↓

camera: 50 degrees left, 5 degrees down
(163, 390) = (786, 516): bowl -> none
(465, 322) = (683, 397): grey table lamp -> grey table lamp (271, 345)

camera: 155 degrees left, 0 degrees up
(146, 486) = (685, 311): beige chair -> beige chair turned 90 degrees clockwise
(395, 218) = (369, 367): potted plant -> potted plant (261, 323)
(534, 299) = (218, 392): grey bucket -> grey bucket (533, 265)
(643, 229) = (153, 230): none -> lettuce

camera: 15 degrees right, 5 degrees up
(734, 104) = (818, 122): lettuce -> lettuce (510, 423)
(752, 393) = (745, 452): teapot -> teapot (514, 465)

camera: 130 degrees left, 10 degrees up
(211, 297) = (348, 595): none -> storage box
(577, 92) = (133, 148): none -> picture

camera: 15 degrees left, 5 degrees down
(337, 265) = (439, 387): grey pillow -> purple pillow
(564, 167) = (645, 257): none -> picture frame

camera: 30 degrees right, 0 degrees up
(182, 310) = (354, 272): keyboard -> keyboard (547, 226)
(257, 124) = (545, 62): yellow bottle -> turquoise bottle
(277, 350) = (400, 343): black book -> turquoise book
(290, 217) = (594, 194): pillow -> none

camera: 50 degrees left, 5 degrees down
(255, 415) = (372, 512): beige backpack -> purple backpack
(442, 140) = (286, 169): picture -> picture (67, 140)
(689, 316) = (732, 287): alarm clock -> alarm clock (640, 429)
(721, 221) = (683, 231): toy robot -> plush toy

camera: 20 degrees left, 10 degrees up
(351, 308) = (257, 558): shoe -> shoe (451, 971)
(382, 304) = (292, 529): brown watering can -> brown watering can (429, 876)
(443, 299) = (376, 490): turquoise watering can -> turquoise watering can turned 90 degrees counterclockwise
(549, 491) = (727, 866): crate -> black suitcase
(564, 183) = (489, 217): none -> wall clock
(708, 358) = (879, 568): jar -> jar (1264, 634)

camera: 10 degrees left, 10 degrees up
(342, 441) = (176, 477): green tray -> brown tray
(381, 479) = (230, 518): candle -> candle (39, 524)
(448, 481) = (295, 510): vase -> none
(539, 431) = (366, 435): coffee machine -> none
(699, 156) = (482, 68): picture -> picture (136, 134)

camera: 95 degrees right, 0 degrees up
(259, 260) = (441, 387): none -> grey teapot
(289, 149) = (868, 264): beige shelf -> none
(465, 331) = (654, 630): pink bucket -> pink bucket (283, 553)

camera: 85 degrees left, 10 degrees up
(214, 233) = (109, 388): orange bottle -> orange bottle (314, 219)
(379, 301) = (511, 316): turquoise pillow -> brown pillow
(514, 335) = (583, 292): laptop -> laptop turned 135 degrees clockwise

↑

▶ Required action: Show every line in the entries above that contains the string "beige".

▶ Answer section:
(146, 486) = (685, 311): beige chair -> beige chair turned 90 degrees clockwise
(255, 415) = (372, 512): beige backpack -> purple backpack
(289, 149) = (868, 264): beige shelf -> none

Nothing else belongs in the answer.